Tuesday, May 1, 2007
PHOTO GALLERY
Gumbo's funeral
Gumbo the dog died last month, but not before teaching us something about our city. He had an owner, but he belonged to everyone who knew him.
So charismatic was Gumbo’s life the The Advocate wrote a feature about him in 2004 when he needed chemotherapy. A donation jar to help cover cancer treatment was set out on the counter at Capital Grocery, Gumbo’s home away from home.
Gumbo was a real-life Tramp. He ate well, dining on meatballs from Mortorano’s (before it closed), table scraps from Faye’s, and whatever Barry Dandreano happened to be cooking up for lunch at Capital Grocery. He was such a regular visitor to Faye’s that the owner swears Gumbo understood Korean.
Gumbo maintained personal relationships with retirees, lawyers, doctors, homeless people, college students, dishwashers and company presidents. One day, a large, late-model sedan, the spooky kind with blacked-out windows that movie mob guys drive, rolled to a stop in Spanish Town, the back door opened slightly, Gumbo trotted out, and the car drove mysteriously off.
Gumbo’s official owner was 225 photographer Brian Baiamonte, who plucked the scrawny little fella from a litter at the LSU vet school while on an assignment for LSU’s Gumbo yearbook. Gumbo used to wait patiently outside his owner’s LSU classes, and at night he’d sneak into bars like the Bayou where he’d sniff out his owner in the leggy darkness.
About the only person Gumbo had a quarrel with was the postman. But even they worked it out: the postman stuffed the mail into a larger envelope and hurled the thing onto the porch, and Gumbo was ok with that.
Gumbo accompanied his owner on a year-long, cross-country adventure that included a two-week stint working at Yellowstone National Park, where dogs were not allowed. No problem. Workers took turns sheltering Gumbo. “The head honcho of the lodge knew there was a dog,” Baiamonte recalls, “but he never found him because everybody kept him safe.”
Gumbo died April 11 on his favorite napping spot on the sofa. As it happens, he died on the same day as writer Kurt Vonnegut, who was 84. Gumbo was 14, which vets tell us is roughly 72 in human years.
Gumbo’s friends were of every race, color and income bracket, and they may not all have known each other, but they did know what a cool cat Gumbo was.
Vonnegut himself would have appreciated that.

• • • • •

**ACTION ITEM:** Copy down the passage about Gumbo from "So charismatic was" to "drove mysteriously off.".

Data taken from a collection
• • • • •

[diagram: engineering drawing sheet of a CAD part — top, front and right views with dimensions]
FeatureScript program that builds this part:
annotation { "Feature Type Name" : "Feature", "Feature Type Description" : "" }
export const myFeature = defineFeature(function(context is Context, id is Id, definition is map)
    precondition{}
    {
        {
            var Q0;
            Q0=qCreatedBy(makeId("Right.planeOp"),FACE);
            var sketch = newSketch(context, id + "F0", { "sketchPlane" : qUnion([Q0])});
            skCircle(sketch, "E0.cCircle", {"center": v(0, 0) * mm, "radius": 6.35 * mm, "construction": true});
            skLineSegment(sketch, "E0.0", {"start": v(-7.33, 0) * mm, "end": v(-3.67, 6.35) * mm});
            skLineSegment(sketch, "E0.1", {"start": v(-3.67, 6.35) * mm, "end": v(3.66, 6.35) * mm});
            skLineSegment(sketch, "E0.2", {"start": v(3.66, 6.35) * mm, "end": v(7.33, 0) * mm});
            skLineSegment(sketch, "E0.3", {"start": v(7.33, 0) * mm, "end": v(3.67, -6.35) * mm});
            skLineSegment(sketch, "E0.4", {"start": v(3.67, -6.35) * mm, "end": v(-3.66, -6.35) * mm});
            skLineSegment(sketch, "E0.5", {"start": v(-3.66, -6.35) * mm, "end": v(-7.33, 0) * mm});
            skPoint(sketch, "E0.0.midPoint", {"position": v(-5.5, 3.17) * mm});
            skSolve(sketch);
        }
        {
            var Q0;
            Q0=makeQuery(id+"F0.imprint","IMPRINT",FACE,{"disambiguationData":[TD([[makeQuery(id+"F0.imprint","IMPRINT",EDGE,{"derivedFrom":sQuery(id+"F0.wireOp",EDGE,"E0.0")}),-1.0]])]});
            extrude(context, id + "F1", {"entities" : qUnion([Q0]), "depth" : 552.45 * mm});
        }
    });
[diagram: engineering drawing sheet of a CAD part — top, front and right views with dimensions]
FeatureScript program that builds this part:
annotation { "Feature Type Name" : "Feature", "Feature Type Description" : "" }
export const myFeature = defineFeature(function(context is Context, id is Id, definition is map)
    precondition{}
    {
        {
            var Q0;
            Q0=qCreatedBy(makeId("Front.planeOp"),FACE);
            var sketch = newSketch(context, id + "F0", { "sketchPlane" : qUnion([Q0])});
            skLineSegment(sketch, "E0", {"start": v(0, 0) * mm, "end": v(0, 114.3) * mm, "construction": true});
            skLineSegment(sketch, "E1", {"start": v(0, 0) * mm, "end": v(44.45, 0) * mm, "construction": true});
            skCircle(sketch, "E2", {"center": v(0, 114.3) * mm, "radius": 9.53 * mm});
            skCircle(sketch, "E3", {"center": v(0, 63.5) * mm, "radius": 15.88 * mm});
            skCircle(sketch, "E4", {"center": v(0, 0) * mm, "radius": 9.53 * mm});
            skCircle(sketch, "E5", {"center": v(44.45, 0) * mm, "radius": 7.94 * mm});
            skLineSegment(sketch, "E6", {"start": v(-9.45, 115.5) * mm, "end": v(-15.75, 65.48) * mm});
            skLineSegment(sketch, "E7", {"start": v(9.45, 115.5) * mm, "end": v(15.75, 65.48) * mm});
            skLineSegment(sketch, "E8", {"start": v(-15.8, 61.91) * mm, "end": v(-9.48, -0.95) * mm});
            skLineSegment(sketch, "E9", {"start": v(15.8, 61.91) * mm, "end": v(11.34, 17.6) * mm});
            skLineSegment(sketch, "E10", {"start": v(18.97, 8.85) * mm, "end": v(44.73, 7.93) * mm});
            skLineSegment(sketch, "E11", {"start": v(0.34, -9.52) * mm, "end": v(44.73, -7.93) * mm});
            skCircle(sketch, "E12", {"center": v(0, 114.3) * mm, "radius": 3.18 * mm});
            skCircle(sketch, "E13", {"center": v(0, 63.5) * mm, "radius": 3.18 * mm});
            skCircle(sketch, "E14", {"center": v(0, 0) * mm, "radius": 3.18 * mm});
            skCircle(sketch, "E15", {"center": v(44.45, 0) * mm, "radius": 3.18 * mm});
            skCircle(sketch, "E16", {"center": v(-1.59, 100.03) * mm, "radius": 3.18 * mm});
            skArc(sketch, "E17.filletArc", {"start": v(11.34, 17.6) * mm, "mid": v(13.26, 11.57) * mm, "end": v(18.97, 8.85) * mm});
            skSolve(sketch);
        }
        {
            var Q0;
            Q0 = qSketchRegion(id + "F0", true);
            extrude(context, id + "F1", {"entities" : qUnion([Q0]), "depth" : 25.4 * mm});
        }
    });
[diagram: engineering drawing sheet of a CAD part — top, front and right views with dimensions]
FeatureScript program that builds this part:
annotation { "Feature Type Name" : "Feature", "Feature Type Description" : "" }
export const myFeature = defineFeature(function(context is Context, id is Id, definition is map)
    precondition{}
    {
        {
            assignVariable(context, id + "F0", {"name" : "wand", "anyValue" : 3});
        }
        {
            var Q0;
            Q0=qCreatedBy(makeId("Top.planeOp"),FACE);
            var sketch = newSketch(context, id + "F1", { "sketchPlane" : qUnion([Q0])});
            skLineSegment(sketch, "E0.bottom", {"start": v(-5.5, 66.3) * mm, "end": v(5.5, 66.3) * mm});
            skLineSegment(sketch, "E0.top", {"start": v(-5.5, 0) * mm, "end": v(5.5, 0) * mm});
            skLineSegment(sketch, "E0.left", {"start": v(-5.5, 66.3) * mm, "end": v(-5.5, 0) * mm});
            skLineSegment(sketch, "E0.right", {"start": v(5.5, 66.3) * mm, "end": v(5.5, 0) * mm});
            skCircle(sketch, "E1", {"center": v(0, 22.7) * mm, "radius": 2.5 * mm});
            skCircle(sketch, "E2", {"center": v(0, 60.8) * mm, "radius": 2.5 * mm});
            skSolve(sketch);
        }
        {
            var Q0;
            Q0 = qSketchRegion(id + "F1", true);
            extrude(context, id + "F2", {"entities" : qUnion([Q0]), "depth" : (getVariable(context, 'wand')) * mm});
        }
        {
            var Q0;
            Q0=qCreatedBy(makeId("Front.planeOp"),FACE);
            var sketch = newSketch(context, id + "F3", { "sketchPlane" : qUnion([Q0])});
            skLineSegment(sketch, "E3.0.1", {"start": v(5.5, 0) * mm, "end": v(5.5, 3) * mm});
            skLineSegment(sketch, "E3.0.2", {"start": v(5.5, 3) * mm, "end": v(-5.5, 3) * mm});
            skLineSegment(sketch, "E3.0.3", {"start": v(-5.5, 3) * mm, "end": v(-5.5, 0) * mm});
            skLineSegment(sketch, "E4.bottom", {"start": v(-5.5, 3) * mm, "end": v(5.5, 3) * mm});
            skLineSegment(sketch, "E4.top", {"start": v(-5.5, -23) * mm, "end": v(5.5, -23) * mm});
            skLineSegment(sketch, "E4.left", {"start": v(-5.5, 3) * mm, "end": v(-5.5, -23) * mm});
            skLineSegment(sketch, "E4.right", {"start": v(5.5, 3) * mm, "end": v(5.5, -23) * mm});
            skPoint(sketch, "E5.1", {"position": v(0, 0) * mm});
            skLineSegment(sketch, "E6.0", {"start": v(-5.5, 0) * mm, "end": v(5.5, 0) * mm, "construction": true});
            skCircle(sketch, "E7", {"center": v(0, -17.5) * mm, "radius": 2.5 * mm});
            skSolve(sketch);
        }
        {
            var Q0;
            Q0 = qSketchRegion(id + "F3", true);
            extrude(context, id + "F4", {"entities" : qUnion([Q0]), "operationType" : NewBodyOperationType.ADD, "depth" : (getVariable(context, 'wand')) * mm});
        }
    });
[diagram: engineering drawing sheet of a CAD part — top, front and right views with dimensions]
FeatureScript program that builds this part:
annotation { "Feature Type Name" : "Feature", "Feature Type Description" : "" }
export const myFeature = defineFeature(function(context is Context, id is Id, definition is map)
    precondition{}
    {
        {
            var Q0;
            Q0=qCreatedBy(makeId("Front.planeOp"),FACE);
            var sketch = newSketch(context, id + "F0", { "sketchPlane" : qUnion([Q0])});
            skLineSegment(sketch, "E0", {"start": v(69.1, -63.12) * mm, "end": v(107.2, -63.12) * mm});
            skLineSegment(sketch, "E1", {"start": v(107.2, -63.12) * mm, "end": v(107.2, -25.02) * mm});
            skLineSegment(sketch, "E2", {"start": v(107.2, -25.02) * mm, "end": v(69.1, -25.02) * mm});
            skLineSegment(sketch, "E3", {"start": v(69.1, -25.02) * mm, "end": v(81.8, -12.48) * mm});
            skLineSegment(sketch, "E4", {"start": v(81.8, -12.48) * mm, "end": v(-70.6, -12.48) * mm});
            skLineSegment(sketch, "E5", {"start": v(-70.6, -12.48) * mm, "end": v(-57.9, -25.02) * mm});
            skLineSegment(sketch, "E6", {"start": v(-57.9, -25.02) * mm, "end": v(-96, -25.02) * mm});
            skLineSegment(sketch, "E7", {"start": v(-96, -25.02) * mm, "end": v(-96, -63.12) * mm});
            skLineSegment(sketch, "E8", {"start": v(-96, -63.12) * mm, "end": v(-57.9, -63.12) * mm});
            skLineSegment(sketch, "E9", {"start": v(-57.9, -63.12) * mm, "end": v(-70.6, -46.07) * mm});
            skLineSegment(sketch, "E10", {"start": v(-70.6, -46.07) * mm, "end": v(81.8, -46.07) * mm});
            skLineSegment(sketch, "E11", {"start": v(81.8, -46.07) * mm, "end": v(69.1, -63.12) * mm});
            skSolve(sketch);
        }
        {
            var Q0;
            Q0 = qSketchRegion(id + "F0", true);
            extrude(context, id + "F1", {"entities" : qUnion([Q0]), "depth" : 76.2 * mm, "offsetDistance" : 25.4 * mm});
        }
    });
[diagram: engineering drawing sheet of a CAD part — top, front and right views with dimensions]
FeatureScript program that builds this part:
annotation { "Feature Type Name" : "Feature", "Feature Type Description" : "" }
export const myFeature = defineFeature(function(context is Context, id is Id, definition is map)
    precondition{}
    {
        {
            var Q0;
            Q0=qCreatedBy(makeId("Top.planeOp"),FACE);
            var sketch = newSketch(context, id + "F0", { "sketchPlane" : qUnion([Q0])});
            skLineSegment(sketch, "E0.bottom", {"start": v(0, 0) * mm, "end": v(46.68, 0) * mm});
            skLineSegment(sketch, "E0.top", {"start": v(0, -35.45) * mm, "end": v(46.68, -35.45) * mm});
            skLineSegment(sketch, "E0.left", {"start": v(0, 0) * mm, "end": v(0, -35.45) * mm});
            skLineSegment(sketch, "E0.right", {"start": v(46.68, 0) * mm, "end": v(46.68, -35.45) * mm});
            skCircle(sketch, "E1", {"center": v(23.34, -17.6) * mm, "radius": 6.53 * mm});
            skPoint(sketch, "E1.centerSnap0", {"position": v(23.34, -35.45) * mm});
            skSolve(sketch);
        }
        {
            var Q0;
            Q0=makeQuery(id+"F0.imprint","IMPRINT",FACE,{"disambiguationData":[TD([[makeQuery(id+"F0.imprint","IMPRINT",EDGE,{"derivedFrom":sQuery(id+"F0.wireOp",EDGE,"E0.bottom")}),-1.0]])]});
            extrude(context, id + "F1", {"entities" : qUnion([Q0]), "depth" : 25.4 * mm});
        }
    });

• • • • •

**TASK ANSWER:**
So charismatic was Gumbo’s life the The Advocate wrote a feature about him in 2004 when he needed chemotherapy. A donation jar to help cover cancer treatment was set out on the counter at Capital Grocery, Gumbo’s home away from home.
Gumbo was a real-life Tramp. He ate well, dining on meatballs from Mortorano’s (before it closed), table scraps from Faye’s, and whatever Barry Dandreano happened to be cooking up for lunch at Capital Grocery. He was such a regular visitor to Faye’s that the owner swears Gumbo understood Korean.
Gumbo maintained personal relationships with retirees, lawyers, doctors, homeless people, college students, dishwashers and company presidents. One day, a large, late-model sedan, the spooky kind with blacked-out windows that movie mob guys drive, rolled to a stop in Spanish Town, the back door opened slightly, Gumbo trotted out, and the car drove mysteriously off.